Some excuses never seem to wear out.
There seems to be no limit to the number of times a mortgage loan servicer can claim they haven’t received all the documents they need.
Then, they base their denial of a loan modification on the borrower’s lack of responsiveness.
Whether your mental image of the problem is caught in this cartoon, or whether you image the last scene from Raiders of the Lost Ark, where the precious tablets are dutifully stored away and forgotten in a government warehouse, the problem is the same:
Loan servicers assume no responsibility for the manner in which they handle, or mangle, loan modification applications.
The tide is turning.
Not that lenders have learned to handle paper. I’ve seen no evidence of that.
Courts reject servicer defenses
But courts are losing patience with the “dog ate my homework” excuse for why borrowers were denied a modification or why they violated the California Homeowners Bill of Rights.
Most recently, federal judge Claudia Wilken (N.D. CA) ruled that servicers have legal duties to the borrower when they offer loan modifications.
A breach of that duty can result in a right to damages.

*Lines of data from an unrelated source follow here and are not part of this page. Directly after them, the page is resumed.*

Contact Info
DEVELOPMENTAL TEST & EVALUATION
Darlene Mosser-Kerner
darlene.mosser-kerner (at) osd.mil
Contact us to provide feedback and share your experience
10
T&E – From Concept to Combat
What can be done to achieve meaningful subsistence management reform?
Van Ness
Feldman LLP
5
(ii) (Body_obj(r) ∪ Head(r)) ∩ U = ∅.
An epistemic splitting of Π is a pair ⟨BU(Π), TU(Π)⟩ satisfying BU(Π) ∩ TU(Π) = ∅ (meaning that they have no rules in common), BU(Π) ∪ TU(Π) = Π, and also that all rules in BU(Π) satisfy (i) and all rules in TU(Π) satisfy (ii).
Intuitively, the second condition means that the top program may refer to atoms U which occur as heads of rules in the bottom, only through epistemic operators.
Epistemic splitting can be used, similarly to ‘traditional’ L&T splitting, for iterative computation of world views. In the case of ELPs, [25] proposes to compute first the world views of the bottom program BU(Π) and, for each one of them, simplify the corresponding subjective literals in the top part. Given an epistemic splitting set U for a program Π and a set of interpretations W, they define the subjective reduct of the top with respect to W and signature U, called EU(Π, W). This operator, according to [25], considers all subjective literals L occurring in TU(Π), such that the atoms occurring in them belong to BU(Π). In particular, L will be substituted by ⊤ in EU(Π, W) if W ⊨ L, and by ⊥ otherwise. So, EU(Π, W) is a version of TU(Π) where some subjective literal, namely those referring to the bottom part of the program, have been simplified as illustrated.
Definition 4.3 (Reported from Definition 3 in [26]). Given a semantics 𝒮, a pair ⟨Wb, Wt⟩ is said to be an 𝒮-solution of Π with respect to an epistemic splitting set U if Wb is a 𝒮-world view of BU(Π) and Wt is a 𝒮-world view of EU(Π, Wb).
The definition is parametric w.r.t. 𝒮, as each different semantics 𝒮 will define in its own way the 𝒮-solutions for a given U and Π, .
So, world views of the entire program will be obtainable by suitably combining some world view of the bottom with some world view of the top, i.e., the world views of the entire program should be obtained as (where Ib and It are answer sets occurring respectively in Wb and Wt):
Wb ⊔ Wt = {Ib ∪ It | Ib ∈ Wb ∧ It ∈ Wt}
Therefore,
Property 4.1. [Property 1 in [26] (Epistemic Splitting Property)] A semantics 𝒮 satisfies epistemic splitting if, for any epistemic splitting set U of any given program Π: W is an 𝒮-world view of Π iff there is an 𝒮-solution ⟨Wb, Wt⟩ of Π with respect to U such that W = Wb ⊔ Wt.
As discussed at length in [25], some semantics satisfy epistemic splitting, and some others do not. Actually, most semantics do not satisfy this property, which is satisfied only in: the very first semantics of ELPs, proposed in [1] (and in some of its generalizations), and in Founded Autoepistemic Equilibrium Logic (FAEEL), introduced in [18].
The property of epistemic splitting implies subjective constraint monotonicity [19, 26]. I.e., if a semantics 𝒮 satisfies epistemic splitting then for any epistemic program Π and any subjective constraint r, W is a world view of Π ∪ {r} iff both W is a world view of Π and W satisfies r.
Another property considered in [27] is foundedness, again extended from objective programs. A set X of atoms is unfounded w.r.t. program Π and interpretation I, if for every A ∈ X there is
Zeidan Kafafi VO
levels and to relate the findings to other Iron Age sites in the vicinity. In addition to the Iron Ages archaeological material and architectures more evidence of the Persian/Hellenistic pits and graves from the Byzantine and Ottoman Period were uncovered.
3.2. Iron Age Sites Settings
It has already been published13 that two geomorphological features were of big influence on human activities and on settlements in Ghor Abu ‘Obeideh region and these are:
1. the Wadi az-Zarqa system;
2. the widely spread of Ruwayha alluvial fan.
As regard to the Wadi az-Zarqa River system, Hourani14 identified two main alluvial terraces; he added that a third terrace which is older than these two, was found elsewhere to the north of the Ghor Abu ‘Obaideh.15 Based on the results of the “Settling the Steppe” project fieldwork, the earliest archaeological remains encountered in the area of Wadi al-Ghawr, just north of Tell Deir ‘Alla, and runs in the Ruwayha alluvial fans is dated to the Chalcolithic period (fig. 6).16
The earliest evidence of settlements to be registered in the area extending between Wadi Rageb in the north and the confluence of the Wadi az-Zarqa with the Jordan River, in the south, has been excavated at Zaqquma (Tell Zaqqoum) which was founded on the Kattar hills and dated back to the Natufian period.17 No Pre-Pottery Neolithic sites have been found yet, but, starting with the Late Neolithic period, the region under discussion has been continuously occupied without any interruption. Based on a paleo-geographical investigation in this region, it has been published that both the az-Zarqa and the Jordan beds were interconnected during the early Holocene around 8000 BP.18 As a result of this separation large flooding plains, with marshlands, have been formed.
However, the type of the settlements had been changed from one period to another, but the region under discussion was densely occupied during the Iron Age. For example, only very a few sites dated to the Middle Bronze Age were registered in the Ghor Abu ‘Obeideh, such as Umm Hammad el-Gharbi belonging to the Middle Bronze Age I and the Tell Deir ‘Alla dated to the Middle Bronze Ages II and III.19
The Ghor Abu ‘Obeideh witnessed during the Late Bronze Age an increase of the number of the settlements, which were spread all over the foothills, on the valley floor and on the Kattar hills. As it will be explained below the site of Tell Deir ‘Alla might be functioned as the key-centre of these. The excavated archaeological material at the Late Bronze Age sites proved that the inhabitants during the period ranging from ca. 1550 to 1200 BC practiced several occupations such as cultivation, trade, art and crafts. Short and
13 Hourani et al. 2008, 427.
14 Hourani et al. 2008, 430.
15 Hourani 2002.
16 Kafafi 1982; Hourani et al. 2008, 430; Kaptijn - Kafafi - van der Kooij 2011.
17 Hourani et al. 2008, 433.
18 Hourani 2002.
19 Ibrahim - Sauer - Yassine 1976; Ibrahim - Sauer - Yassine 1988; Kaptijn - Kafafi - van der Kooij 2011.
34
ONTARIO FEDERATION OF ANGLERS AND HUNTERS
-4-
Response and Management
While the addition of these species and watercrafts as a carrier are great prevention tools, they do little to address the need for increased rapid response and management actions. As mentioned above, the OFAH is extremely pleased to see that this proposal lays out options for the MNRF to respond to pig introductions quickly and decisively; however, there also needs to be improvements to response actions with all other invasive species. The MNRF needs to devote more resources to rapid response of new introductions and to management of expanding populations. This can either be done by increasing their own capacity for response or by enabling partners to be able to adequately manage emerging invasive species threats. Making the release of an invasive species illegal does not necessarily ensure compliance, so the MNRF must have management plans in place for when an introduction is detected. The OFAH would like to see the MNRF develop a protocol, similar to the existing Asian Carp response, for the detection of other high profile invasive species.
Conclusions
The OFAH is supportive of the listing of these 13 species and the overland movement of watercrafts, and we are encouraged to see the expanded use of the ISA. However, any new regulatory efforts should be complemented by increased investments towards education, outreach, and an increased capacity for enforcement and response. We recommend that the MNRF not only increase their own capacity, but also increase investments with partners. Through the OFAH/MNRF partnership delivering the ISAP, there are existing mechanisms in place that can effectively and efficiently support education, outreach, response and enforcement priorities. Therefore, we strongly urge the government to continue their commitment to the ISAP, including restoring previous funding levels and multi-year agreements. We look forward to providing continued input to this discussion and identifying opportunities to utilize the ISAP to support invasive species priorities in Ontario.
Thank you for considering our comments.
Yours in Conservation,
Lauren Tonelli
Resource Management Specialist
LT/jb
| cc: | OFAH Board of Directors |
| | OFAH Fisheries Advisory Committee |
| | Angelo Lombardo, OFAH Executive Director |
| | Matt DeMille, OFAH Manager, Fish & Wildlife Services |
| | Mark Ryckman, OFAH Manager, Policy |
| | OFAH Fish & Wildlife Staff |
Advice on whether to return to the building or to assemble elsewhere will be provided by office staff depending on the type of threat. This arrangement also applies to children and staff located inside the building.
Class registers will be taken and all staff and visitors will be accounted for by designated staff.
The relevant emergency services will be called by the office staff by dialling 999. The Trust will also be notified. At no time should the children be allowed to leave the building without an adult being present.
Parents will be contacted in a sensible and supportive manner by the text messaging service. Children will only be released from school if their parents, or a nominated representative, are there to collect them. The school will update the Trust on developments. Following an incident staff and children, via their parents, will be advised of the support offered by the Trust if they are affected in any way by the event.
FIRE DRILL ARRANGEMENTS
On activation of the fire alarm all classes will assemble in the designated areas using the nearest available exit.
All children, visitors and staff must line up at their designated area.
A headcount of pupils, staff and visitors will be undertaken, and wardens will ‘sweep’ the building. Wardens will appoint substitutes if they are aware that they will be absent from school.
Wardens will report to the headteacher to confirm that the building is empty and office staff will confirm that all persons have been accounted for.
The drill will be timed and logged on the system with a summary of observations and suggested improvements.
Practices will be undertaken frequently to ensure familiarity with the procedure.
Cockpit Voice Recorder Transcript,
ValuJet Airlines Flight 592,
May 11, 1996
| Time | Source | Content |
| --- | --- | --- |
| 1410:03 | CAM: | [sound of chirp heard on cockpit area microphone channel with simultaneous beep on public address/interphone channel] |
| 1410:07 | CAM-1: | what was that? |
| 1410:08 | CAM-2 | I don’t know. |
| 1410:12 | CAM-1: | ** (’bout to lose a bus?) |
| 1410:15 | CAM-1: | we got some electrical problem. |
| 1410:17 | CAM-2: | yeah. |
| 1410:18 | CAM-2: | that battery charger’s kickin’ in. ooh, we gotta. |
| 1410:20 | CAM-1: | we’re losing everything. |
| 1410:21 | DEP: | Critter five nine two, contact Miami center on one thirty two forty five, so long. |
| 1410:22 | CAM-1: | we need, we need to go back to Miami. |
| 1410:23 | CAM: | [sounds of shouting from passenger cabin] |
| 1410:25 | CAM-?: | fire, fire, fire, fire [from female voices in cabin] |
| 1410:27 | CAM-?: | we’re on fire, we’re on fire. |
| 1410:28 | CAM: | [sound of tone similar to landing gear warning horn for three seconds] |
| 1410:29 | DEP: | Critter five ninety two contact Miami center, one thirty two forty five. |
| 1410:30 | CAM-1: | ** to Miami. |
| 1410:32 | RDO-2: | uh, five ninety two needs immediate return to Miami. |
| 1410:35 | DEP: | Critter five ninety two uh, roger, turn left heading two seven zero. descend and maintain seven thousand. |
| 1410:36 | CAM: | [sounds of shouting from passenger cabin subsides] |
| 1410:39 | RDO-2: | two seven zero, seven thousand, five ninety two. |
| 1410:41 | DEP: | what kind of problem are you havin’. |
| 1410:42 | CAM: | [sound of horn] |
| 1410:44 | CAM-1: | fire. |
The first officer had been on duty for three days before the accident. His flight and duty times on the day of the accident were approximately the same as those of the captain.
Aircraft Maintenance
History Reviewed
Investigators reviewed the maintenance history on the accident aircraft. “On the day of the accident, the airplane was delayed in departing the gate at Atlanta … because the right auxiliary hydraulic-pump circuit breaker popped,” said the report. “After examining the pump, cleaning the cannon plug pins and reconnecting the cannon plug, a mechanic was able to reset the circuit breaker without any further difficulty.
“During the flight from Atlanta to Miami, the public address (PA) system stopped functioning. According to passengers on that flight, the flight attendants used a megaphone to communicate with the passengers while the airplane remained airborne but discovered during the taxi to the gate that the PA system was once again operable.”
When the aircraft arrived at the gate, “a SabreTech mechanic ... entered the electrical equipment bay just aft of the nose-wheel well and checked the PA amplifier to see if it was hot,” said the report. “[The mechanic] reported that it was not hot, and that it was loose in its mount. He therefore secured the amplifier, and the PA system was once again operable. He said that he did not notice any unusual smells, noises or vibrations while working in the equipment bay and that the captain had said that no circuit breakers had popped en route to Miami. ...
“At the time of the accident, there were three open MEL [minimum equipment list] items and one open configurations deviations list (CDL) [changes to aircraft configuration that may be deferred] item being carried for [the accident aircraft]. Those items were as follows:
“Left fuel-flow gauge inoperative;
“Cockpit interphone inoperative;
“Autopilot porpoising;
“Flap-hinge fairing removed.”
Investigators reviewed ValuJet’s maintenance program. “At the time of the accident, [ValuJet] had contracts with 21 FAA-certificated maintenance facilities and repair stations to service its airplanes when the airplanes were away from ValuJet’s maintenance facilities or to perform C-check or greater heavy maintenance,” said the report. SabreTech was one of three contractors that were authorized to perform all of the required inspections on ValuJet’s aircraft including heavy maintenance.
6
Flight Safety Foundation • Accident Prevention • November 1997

Writing in Gilmore_v._Wells Fargo, Judge Wilken held that
Wells Fargo owed [the homeowner] a duty to process his loan modification with reasonable care. The loan modification application process was intended to affect Plaintiff. It was foreseeable that harm would occur to Plaintiff if his loan modification materials and application were not properly routed. Wells Fargo knew, with certainty, that if Plaintiff’s application was not properly handled, he would not receive a modification and, thus, would lose his home.
In upholding a common law duty of care on the part of the servicer, Judge Wilken moved beyond the protections offered by California’s Homeowner’s Bill of Rights, which by statute prohibited dual tracking, where servicers simultaneously entertained a loan modification application while proceeding toward foreclosure.
Lack of caring may cost the banks
I’m delighted that the judiciary has finally called the banks on their utter indifference to their borrowers. They care not that they almost brought the nation’s economy to its knees in the Great Recession; then they hold out the prospect of a loan modification, to temper the consequences of their misdeeds, while really crossing their fingers behind their backs.
The Gilmore decision is one of a number of decisions holding that a mortgage servicer has responsibilities in the conduct of a loan modification program; other cases deny any such duty. Prof. Dan Schechter of Loyola Law School predicts we will see a 9th Circuit decision telling us which approach is the law here in California.
The California Homeowners Bill of Rights Collaborative has a practice guide for litigating HBOR claims.